The named plaintiff Natalie Delgado is an Illinois citizen who says that Meta took her voiceprint — a digital representation of a person's unique voice characteristics — without complying with the requirements of Illinois’ Biometric Information Privacy Act.

Delgado claims that Meta uses the audio input into Facebook or Messenger to create encoded data of the speaker’s voice, and that that data is then processed with an acoustical model that is then trained and further refined using the voice of a particular speaker such that the acoustical model can be used to recognize that user by voice.

Meta moved to dismiss the case, arguing that California law, not Illinois law, applied because the terms of service Delgado agreed to when she used Meta’s products contain a California choice-of-law clause. 

U.S. Senior District Judge Susan Illston found in her 16-page opinion that Illinois had a materially greater interest in the outcome of the case than California, so Illinois law applies. 
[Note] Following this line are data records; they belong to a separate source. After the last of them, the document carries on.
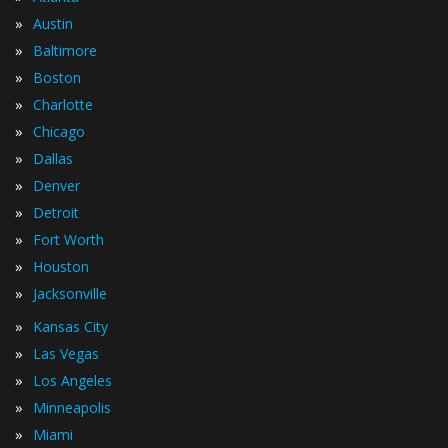
»
Austin
»
Baltimore
»
Boston
»
Charlotte
»
Chicago
»
Dallas
»
Denver
»
Detroit
»
Fort Worth
»
Houston
»
Jacksonville
»
Kansas City
»
Las Vegas
»
Los Angeles
»
Minneapolis
»
Miami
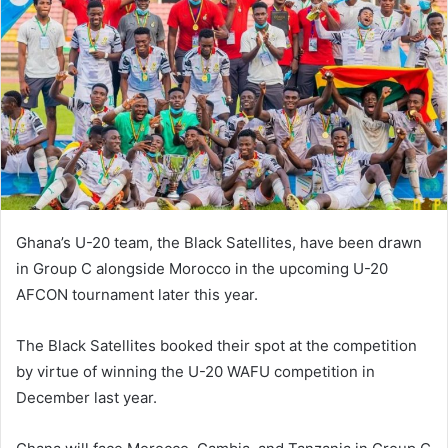
Ghana’s U-20 team, the Black Satellites, have been drawn
in Group C alongside Morocco in the upcoming U-20
AFCON tournament later this year.
The Black Satellites booked their spot at the competition
by virtue of winning the U-20 WAFU competition in
December last year.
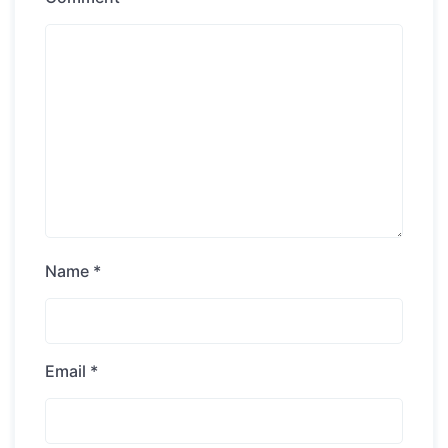
Name
*
Email
*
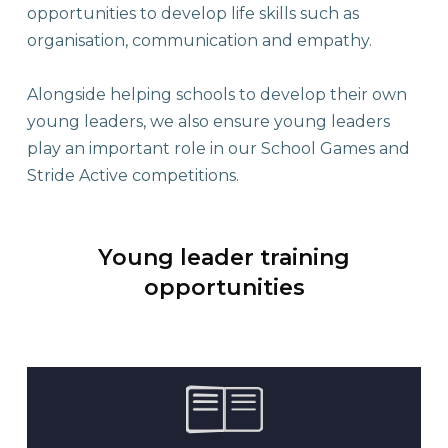
opportunities to develop life skills such as
organisation, communication and empathy.
Alongside helping schools to develop their own
young leaders, we also ensure young leaders
play an important role in our School Games and
Stride Active competitions.
Young leader training
opportunities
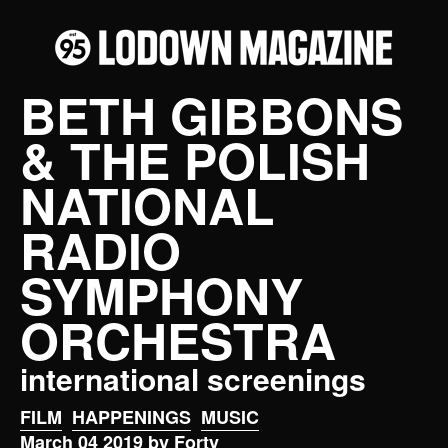
BETH GIBBONS
& THE POLISH
NATIONAL
RADIO
SYMPHONY
ORCHESTRA
international screenings
FILM
HAPPENINGS
MUSIC
March 04 2019 by Forty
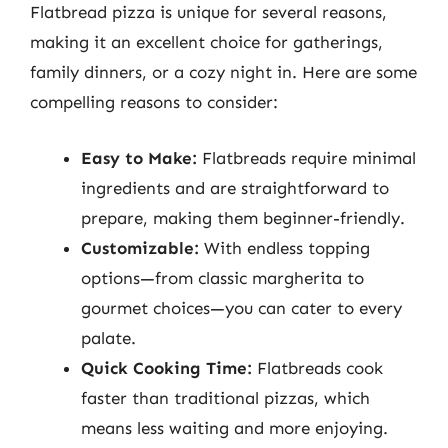
Flatbread pizza is unique for several reasons,
making it an excellent choice for gatherings,
family dinners, or a cozy night in. Here are some
compelling reasons to consider:
Easy to Make:
Flatbreads require minimal
ingredients and are straightforward to
prepare, making them beginner-friendly.
Customizable:
With endless topping
options—from classic margherita to
gourmet choices—you can cater to every
palate.
Quick Cooking Time:
Flatbreads cook
faster than traditional pizzas, which
means less waiting and more enjoying.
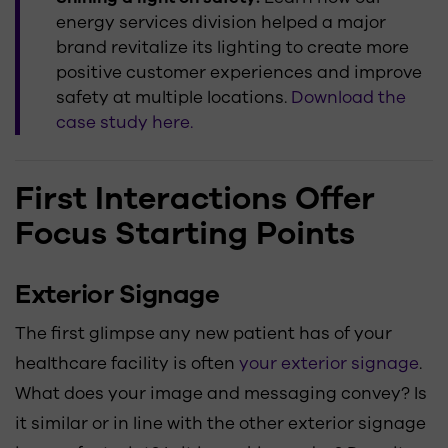
energy services division helped a major
brand revitalize its lighting to create more
positive customer experiences and improve
safety at multiple locations.
Download the
case study here.
First Interactions Offer
Focus Starting Points
Exterior Signage
The first glimpse any new patient has of your
healthcare facility is often
your exterior signage
.
What does your image and messaging convey? Is
it similar or in line with the other exterior signage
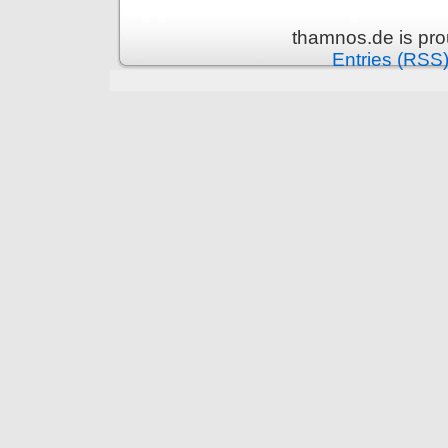
thamnos.de is pr
Entries (RSS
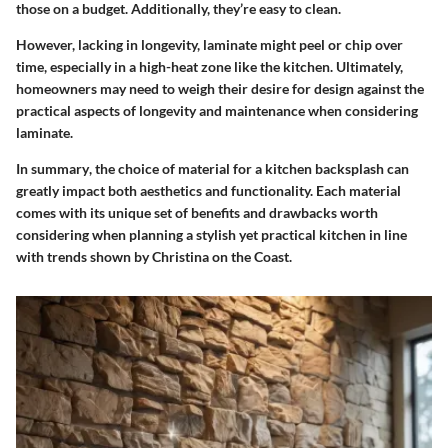
those on a budget. Additionally, they’re easy to clean.
However, lacking in longevity, laminate might peel or chip over
time, especially in a high-heat zone like the kitchen. Ultimately,
homeowners may need to weigh their desire for design against the
practical aspects of longevity and maintenance when considering
laminate.
In summary
, the choice of material for a kitchen backsplash can
greatly impact both aesthetics and functionality. Each material
comes with its unique set of benefits and drawbacks worth
considering when planning a stylish yet practical kitchen in line
with trends shown by Christina on the Coast.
Illston cited 2015’s In re Facebook Biometric Information Privacy Litigation as precedent for using Illinois law, writing that many courts across the country have cited the case when applying Illinois law rather than the state law provided for in various technology companies’ user agreements when choice-of-law conflicts arise.

The plaintiffs in that case claimed that Facebook used facial recognition technology to extract and store users' biometric identifiers without their written consent in violation of the biometric privacy act. The case ended in a $650 million settlement in 2021.
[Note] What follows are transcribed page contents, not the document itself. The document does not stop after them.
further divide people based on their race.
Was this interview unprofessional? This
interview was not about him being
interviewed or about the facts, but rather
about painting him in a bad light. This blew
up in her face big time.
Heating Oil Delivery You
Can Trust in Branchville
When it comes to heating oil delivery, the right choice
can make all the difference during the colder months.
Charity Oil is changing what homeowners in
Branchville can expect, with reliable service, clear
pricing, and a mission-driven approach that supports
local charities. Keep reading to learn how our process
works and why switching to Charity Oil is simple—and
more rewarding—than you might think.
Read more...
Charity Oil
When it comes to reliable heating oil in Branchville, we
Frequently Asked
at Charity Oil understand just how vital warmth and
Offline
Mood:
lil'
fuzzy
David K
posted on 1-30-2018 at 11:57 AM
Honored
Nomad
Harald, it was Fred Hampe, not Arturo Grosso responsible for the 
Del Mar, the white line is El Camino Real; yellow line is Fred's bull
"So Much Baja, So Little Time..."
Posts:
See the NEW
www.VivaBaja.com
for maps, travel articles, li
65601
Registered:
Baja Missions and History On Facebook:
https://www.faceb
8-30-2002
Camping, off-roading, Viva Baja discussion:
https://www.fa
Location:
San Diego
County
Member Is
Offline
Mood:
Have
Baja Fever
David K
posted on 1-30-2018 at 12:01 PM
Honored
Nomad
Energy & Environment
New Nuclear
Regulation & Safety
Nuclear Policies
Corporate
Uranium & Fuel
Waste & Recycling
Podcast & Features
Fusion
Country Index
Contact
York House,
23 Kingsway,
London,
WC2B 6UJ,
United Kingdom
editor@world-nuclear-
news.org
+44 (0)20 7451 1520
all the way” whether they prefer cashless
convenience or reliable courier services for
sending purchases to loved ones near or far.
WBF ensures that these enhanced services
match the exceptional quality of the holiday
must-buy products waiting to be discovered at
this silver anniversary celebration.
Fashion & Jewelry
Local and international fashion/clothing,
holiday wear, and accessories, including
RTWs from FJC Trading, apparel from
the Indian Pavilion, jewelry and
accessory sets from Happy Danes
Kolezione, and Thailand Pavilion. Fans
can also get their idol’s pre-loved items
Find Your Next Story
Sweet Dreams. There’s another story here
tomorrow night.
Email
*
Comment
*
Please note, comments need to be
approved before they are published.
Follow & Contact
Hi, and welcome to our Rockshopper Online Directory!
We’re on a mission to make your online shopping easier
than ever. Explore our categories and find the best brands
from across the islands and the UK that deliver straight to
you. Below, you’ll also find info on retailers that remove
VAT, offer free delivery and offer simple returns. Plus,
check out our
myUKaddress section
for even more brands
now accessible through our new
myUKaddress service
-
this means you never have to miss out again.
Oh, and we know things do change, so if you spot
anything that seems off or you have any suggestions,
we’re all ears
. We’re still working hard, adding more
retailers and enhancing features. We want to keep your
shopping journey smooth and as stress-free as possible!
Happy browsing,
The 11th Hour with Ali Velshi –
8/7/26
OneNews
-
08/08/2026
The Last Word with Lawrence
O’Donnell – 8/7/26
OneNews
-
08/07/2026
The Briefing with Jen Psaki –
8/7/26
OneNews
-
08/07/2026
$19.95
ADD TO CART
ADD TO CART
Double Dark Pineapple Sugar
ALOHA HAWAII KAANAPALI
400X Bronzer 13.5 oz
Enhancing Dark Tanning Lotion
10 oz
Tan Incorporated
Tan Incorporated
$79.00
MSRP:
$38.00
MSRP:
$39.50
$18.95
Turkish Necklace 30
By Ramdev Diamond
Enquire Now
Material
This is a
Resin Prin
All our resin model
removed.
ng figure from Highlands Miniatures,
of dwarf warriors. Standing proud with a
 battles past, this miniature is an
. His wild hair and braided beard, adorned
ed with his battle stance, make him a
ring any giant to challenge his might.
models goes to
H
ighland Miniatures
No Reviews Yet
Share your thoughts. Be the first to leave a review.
“If California law is applied, the Illinois policy of protecting its citizens’ privacy interests in their biometric data, especially in the context of dealing with “major national corporations” like Facebook, would be written out of existence,” Illston wrote. “Illinois will suffer a complete negation of its biometric privacy protections for its citizens if California law is applied. In contrast, California law and policy will suffer little, if anything at all, if BIPA is applied.”

Illston wrote that Meta had failed to address the act in any cases it cited.
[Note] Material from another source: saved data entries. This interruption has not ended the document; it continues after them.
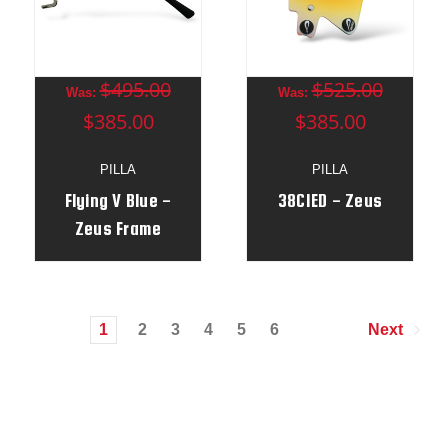
$495.00
$525.00
Was:
Was:
$385.00
$385.00
PILLA
PILLA
Flying V Blue -
38CIED - Zeus
Zeus Frame
1
2
3
4
5
6
Next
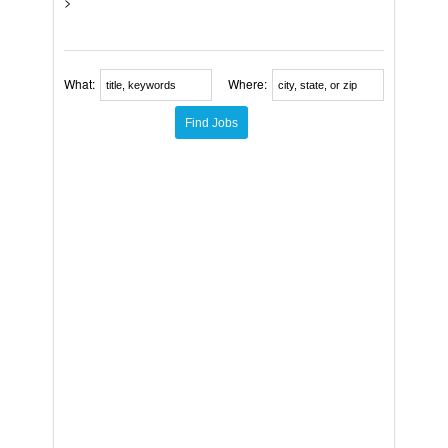
>
What:
Where:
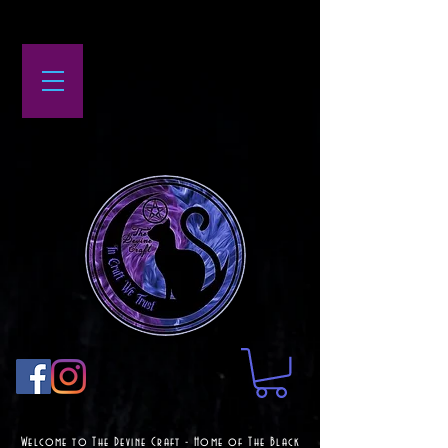
Welcome to The Devine Craft - Home of The Black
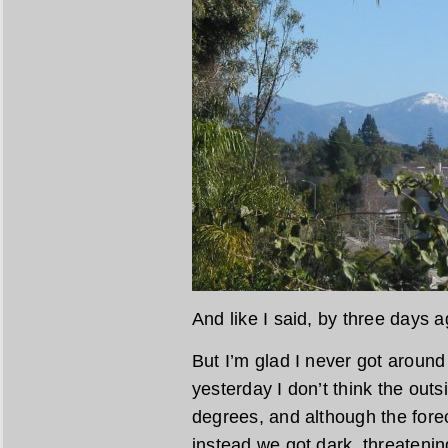
And like I said, by three days 
But I’m glad I never got aroun
yesterday I don’t think the out
degrees, and although the foreca
instead we got dark, threatenin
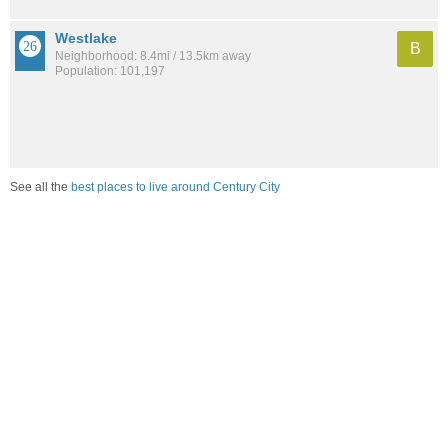
Westlake
B
Neighborhood: 8.4mi / 13.5km away
Population: 101,197
See all the
best places to live around Century City
Compare Los Angeles, CA Housing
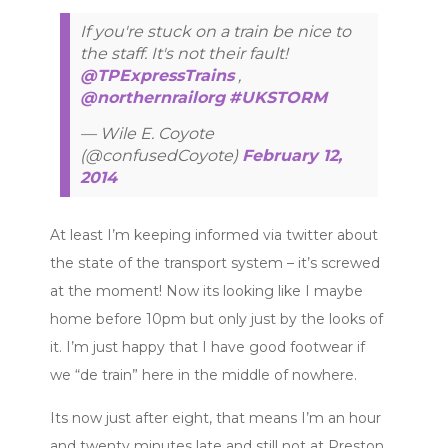
If you're stuck on a train be nice to
the staff. It's not their fault!
@TPExpressTrains
,
@northernrailorg
#UKSTORM
— Wile E. Coyote
(@confusedCoyote)
February 12,
2014
At least I’m keeping informed via twitter about
the state of the transport system – it’s screwed
at the moment! Now its looking like I maybe
home before 10pm but only just by the looks of
it. I’m just happy that I have good footwear if
we “de train” here in the middle of nowhere.
Its now just after eight, that means I’m an hour
and twenty minutes late and still not at Preston.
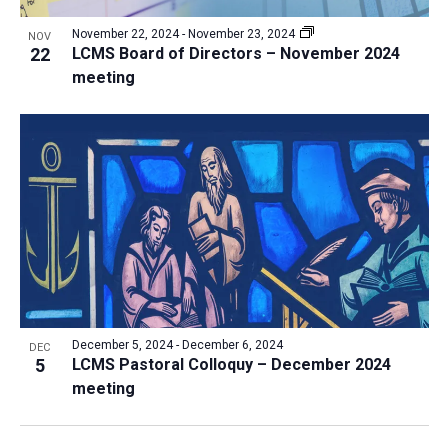
November 22, 2024
-
November 23, 2024
NOV
22
LCMS Board of Directors – November 2024
meeting
December 5, 2024
-
December 6, 2024
DEC
5
LCMS Pastoral Colloquy – December 2024
meeting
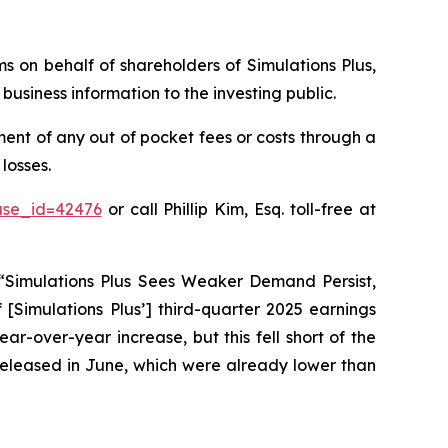
ims on behalf of shareholders of Simulations Plus,
usiness information to the investing public.
ent of any out of pocket fees or costs through a
losses.
ase_id=42476
or call Phillip Kim, Esq. toll-free at
 “Simulations Plus Sees Weaker Demand Persist,
 [Simulations Plus’] third-quarter 2025 earnings
ar-over-year increase, but this fell short of the
s released in June, which were already lower than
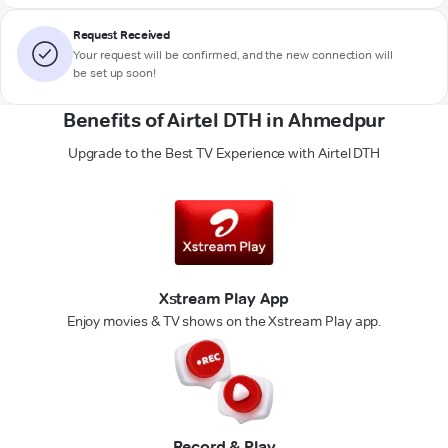
Request Received
Your request will be confirmed, and the new connection will
be set up soon!
Benefits of Airtel DTH in Ahmedpur
Upgrade to the Best TV Experience with Airtel DTH
Xstream Play App
Enjoy movies & TV shows on the Xstream Play app.
Record & Play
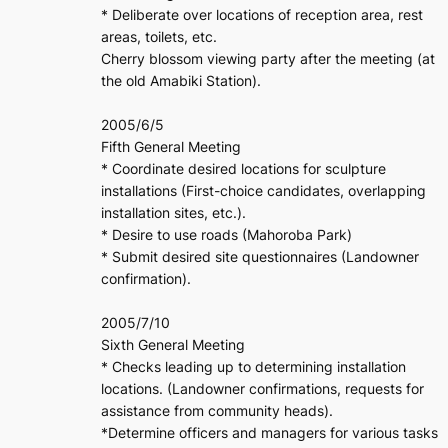
* Deliberate over locations of reception area, rest
areas, toilets, etc.
Cherry blossom viewing party after the meeting (at
the old Amabiki Station).
2005/6/5
Fifth General Meeting
* Coordinate desired locations for sculpture
installations (First-choice candidates, overlapping
installation sites, etc.).
* Desire to use roads (Mahoroba Park)
* Submit desired site questionnaires (Landowner
confirmation).
2005/7/10
Sixth General Meeting
* Checks leading up to determining installation
locations. (Landowner confirmations, requests for
assistance from community heads).
*Determine officers and managers for various tasks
“Defendant instead relies on various cases analyzing consumer protection laws. But those cases provide little guidance to this court regarding BIPA’s application,” she wrote.

Even if BIPA applies, Meta had argued that Delgado has not plausibly alleged that Meta collected her voiceprint as opposed to her voice recording, or that the company has profited off of the use of her biometrics or failed to store and protect the data properly. Meta claims that a voiceprint is “something more” than a voice recording under the act, and Delgado must prove that Meta actually used the voiceprint.

Illston wrote that Meta’s arguments amounted to a heightened pleading standard, which wasn't appropriate at this stage of the case.

“The court disagrees with defendant that plaintiffs must specifically allege that defendant, in fact, ‘used’ their biometric data to determine their identities. Instead, plaintiffs must allege that defendant’s collection of their biometric data made defendant capable of determining their identities,” Illston wrote.

Illston did toss class claims that Meta does not properly protect private data once collected and leaves the data open to cyber-attacks, however, because the class has not put forward any evidence that ties to how Meta stores their biometric information, ill-gotten or otherwise, violating a section of the act that requires companies protect biometric information from disclosure

“The complaint provides no allegations regarding how Meta stores biometric data or how its practices fail to comply with the reasonable standard of care. Without more, the fact that a company has been and may again be subject to cyber-attacks does not make it plausible that the company has violated an industry-wide standard of care for purposes of Section 15(e) of BIPA,” Illston wrote.

Delgado first sued in federal court in California in August 2023 on behalf of herself and a putative class consisting of all natural persons in Illinois from whom Meta created, collected, captured, received, obtained or stored digital voice data, voice characteristics and/or a voice profile. Delgado, on behalf of the proposed class, seeks statutory damages under the act, an injunction and attorneys’ fees and costs.